O QUE EU VOU SER QUANDO CRESCER ?

Quando eu não sabia o que era ser, nem tampouco crescer, ao ser perguntado o que seria, dizia: japonês!

É um dos mistérios da vida, que me tem acompanhado.

Quando transitei da infância para a adolescência, senti que perdera certos poderes, ia me tornando uma pessoa limitada. Com o passar das vidas, compreendi que aquela criança, o adolescente- pessoas tão diferentes - ,não estava certa ou errada. O sucessor deveria recuperar a genialidade, que nos pequenos é tão natural, o domínio sobre o tempo e a eternidade, a sensação de imortalidade e liberdade,  para que os anos futuros não aprisionassem e limitassem. Os adultos desviam o olhar das estrelas para os espelhos,  janelas, telas de outras mentes, muitas coisas que têm pouca importância.

Recordo-me da indignação de meu irmão, quando estava com uns dez anos, ao presenciar uma cena de violência, gritando, aos prantos, que não queria crescer. Há um distanciamento incompreensível entre o mundo das crianças e o dos homens.

Li certa vez que o ser humano é ingrato por natureza; que a construção do sentimento de gratidão poderia transformar a vida e os momentos difíceis, que todos acabam por passar. Para ser grato seria necessário ter um caderno de anotações íntimo e ali consignar as passagens e pessoas, as quais, no decorrer da vida, estavam a nos ajudar e orientar, esclarecendo sobre o certo e o  errado, enquanto a nossa razão incipiente fosse incapaz de discernir; e estar sempre a reler o anotado, para que o sentimento fosse surgindo, como uma plantinha no pequeno e formoso jardim, que deve estar sempre sendo regado com a nossa atenção e  cuidado para não desaparecer pelo esquecimento.

Ao manter no presente aquilo que vivemos no passado e nos foi grato, experimentamos uma sensação de existir consciente, que as palavras não têm possibilidade de traduzir. Esquecer é sinal de ingratidão para com a vida e aqueles que a tornaram alegre e feliz.

A lição da gratidão habilita-nos a ser credores de outros momentos felizes no futuro.

A ingratidão é um dos grandes males, uma das grandes doenças que padecemos; seus frutos são a depressão e o vazio. Esquecemos as coisas boas que vão acontecendo: pequenos sucessos e alegrias, emoções a colorir o dia-a-dia, tantas vezes pálido da existência. A simples recordação destes momentos - como um condão mágico - poderia transformar um de tristeza noutro de alegria.

A gratidão, este sentir agradecido pelo bem que  se viveu, a revivescência de um passado que não deve morrer nunca, é um sentimento mágico, que cada ser humano tem o poder e o dever de cultivar em seu coração.

Quando eu dizia que queria ser japonês, deveria estar com uns três anos. Eu nunca tinha visto um, mas dizia com uma convicção muito forte. Quando tinha uns seis anos, uma família de orientais mudou-se para a nossa rua no bairro da Aclimação; era o seu Makoto, o dono do mercadinho, com todos aqueles meninos alegres, que vinham assistir aos desenhos do pica-pau em minha casa nos finais de tarde; eles eram muito felizes e sorriam também com os olhos.

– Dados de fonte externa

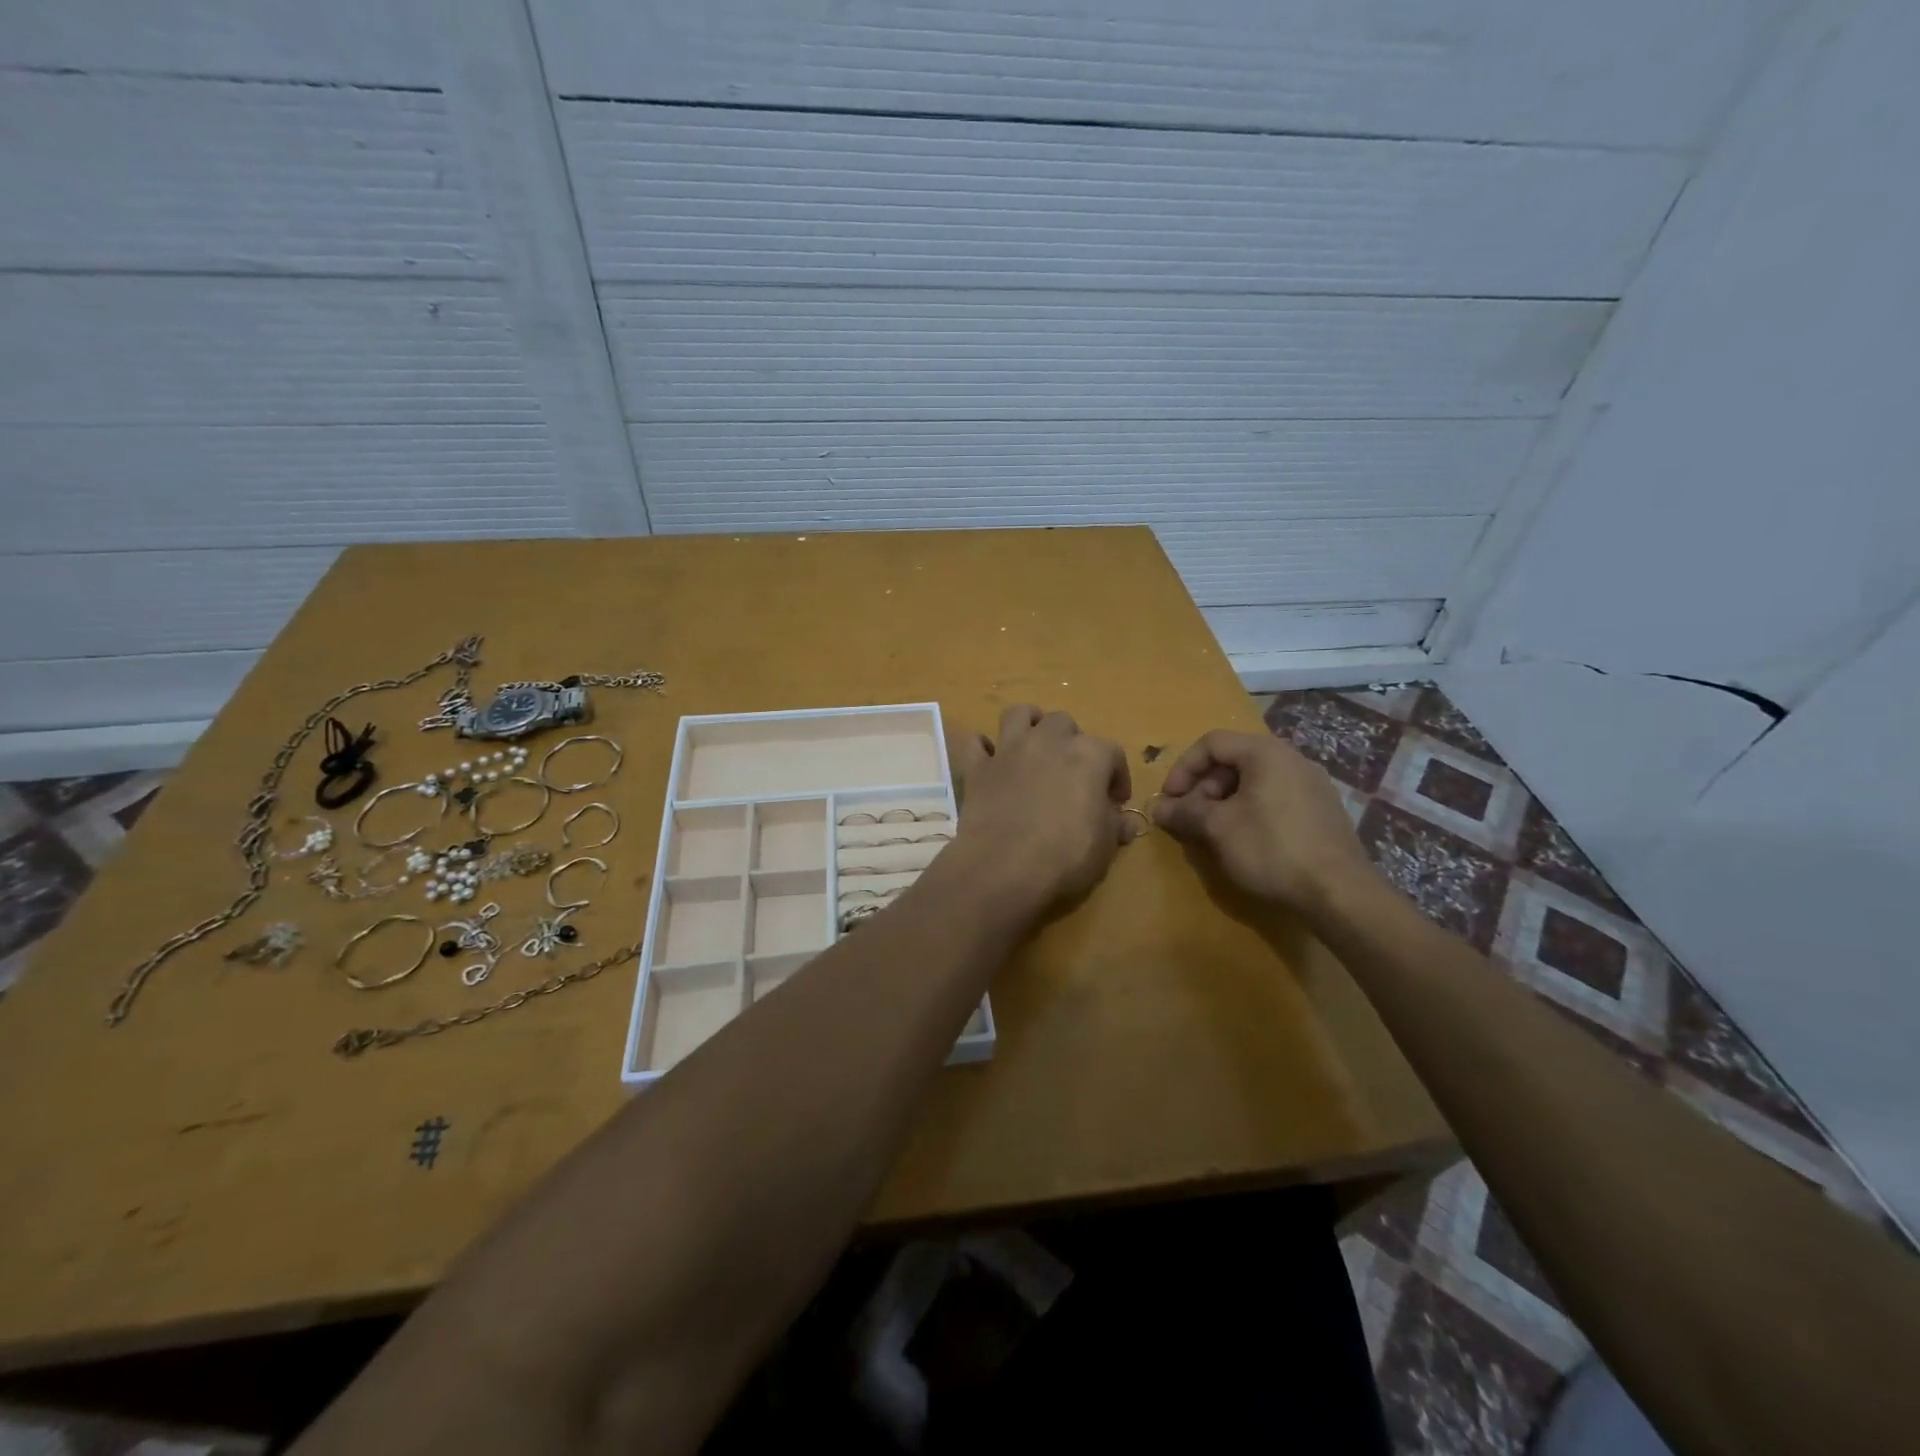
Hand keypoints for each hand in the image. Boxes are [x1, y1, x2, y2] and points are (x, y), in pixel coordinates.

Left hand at [947, 705, 1134, 916]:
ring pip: (1018, 714)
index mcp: (1089, 755)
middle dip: (1070, 742)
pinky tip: (990, 763)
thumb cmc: (1066, 857)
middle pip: (1063, 723)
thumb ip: (1115, 825)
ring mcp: (1009, 750)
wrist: (1004, 868)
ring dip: (1028, 725)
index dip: (1117, 776)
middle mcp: (1048, 741)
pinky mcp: (977, 768)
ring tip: (1033, 747)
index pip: (1112, 752)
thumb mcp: (1105, 847)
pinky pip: (976, 743)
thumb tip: (1125, 821)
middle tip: (1071, 773)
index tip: (1115, 801)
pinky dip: (984, 749)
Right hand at [1151, 729, 1377, 917]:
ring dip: (1223, 802)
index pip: (1212, 742)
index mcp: (1266, 753)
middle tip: (1189, 818)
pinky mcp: (1322, 813)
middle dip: (1203, 787)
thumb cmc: (1271, 849)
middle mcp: (1292, 760)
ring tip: (1212, 833)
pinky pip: (1274, 800)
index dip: (1183, 768)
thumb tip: (1158, 807)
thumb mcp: (1217, 828)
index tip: (1169, 799)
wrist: (1339, 894)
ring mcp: (1312, 786)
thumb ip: (1184, 811)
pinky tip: (1244, 843)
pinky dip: (1249, 812)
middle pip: (1234, 761)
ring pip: (1254, 782)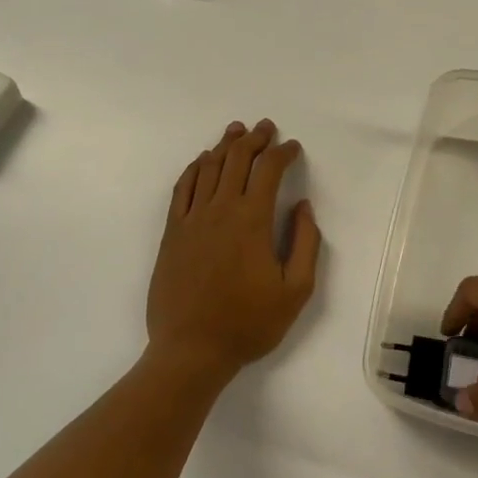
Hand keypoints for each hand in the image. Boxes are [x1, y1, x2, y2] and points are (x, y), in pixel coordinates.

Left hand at [146, 120, 321, 384]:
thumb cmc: (249, 323)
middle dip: (254, 139)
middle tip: (266, 128)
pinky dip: (194, 168)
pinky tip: (202, 161)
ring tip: (236, 131)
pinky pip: (182, 188)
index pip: (268, 171)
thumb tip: (302, 207)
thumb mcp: (296, 291)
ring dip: (224, 146)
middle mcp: (220, 210)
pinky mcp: (172, 233)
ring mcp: (191, 220)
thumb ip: (305, 244)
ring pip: (208, 169)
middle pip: (236, 160)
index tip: (293, 147)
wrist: (191, 350)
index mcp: (252, 221)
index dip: (283, 153)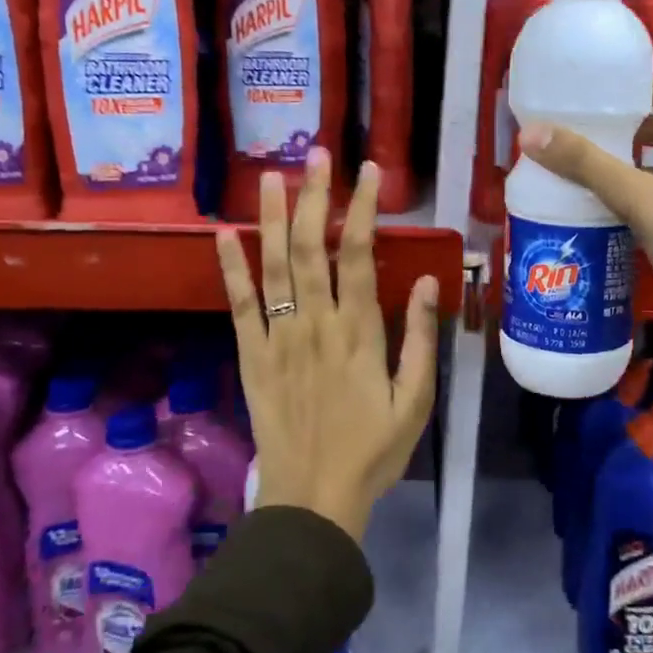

O Externato Ana Silveira na Avenida Lins de Vasconcelos era muito perto de casa; eu, muito pequeno, ia a pé. E lá comecei a conhecer o teatro na encenação do Pequeno Polegar e querer continuar sendo outras pessoas, outros meninos, nos ensaios e no palco, e a esquecer o sonho de ser japonês e sorrir com os olhos. E os anos que se seguiram foram muito alegres e felizes, crescendo e vivendo os personagens de Monteiro Lobato, Mark Twain e  tantos outros escritores, que se preocuparam por construir uma literatura infantil útil para as gerações futuras.

Com o passar do tempo, os adultos deveriam ir se preocupando mais com as crianças que estavam chegando, e recordando e recuperando a criança que um dia foram, pois este esquecimento é uma das maiores ingratidões.

Podemos estar sempre sendo e  crescendo, e mais importante que a profissão escolhida é a vida pela qual optamos com as inerentes responsabilidades para com a sociedade da qual fazemos parte. Tudo o que fizermos pelo ser humano que somos, estaremos fazendo pela sociedade; o importante é sempre querer ser e crescer, para que a vida se amplie e adquira maiores significados.